When it comes to the Sustainability Development Goals, some may see them as a fad and even a way of making a living. For others, like here at Panespol, it’s a value that we should take on board and stand up for. There’s no doubt that the more commitment you have, the more effort you put in and the achievement is much greater and rewarding.
That’s what has happened to us at Panespol. We have adopted the strategic line of achieving the Sustainability Development Goals and in 2019 we started our own particular contribution towards improving this huge neighbourhood, the planet on which we all live.

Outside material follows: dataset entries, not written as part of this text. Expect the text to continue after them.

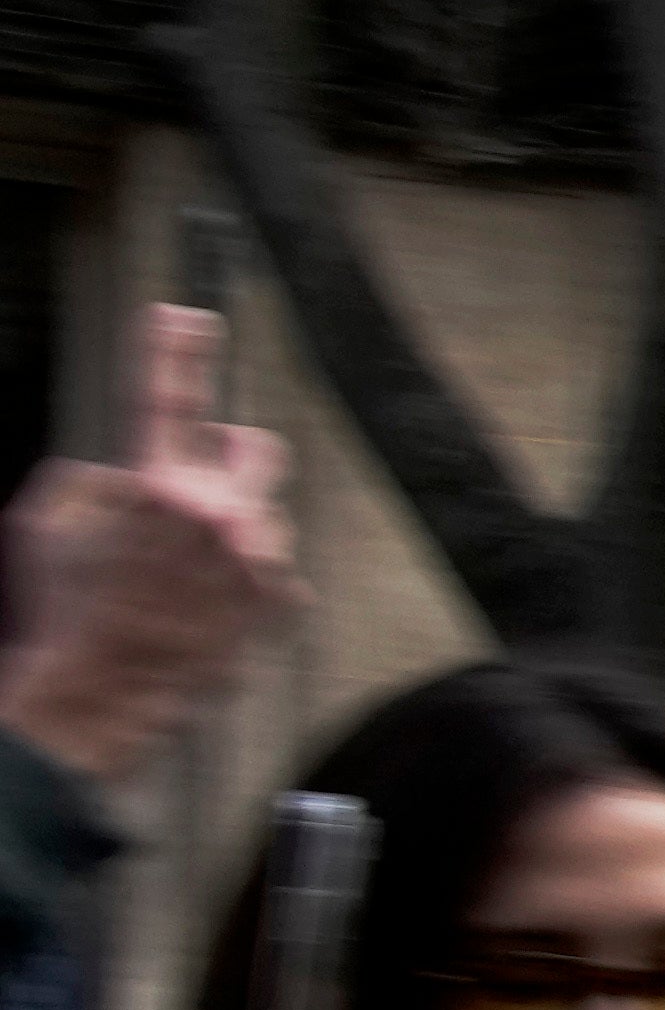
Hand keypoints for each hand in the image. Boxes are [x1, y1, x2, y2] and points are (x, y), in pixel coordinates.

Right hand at [0, 304, 294, 781]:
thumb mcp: (42, 526)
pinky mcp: (278, 602)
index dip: (174, 350)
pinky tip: (200, 609)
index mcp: (155, 487)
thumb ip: (87, 481)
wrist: (99, 692)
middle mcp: (218, 514)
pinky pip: (272, 571)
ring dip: (230, 532)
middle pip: (252, 448)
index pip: (168, 397)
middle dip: (226, 458)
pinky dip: (241, 582)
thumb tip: (121, 474)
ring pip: (262, 517)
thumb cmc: (63, 609)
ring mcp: (256, 559)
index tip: (188, 317)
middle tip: (194, 483)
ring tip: (180, 577)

We have an obligation to leave our world in better shape for its future inhabitants.
There are many ways of testing this struggle, but one has emerged as a common global measurement: the carbon footprint.
The carbon footprint is a measure of the environmental impact of an individual, business or economic activity in terms of greenhouse gas emissions, mainly carbon dioxide (CO2). It’s calculated in tonnes of CO2 and refers to the amount of greenhouse gases emitted directly or indirectly during the production, consumption and transport of goods and services.
Any activity can be transformed to its equivalent in tonnes of CO2, so the total carbon footprint will be the sum of all those activities measured in terms of tonnes of CO2. For example, we can translate energy consumption when using fossil fuels like petrol, diesel or natural gas for heating, powering machinery and appliances, lighting or transport into gases emitted into the atmosphere.
Similarly, for food we can measure methane and CO2 emissions and calculate the carbon footprint of a good beef steak. The same goes for the use of transport methods such as cars, planes or ships, which generate CO2 emissions and other greenhouse gases.
At Panespol we began our own crusade in 2019. It all starts with an awareness on the part of management that must guide the strength, commitment and resources needed. In fact, to date, every single one of the people we share our work with at Panespol is now involved in this goal, showing willingness to improve and pride in the great things being achieved.
The total carbon footprint in 2019 was 181.22 tonnes of CO2 equivalent. There aren’t really many points of reference in the market, but that didn’t matter, as we worked extremely hard to obtain our ISO 14000 certification, including recycled material in our panels and using naturally sourced fibres. These products are now protected by patent as they’re the result of a great deal of effort and investment to enable us to continue at the forefront of innovation and product development in our sector.
In 2020, the carbon footprint was 120.02 tonnes of CO2 equivalent. That’s almost a 34% reduction in just one year. It was great news, but then we had to deal with reduced production due to the situation caused by the COVID-19 pandemic. This meant that the challenge was the calculation for 2021, as this was considered to be a year that we could classify as “normal” in Panespol’s financial and productive lifespan.
A few weeks ago, the Spanish Ministry for Ecological Transition approved the 2021 carbon footprint, which stood at 144.45 tonnes of CO2 equivalent. Although this was greater than the figure for 2020, it was still 20% lower than what we could consider to be our calculation base year of 2019.
We are totally committed to the environment and to reducing our carbon footprint. We have developed an advanced Climate Action Plan with which we have measuring our carbon footprint over the last 3 years and designing a roadmap that will allow us to reduce, and even neutralise, the impact generated by our commercial activity.
Juan Ramón Granell – Panespol General Manager
We’re pleased, not only because of our contribution but because we’re once again showing the leadership needed in our sector. But we aren’t complacent, so we want to make our commitment public and pledge that our activity will be a little more sustainable every year.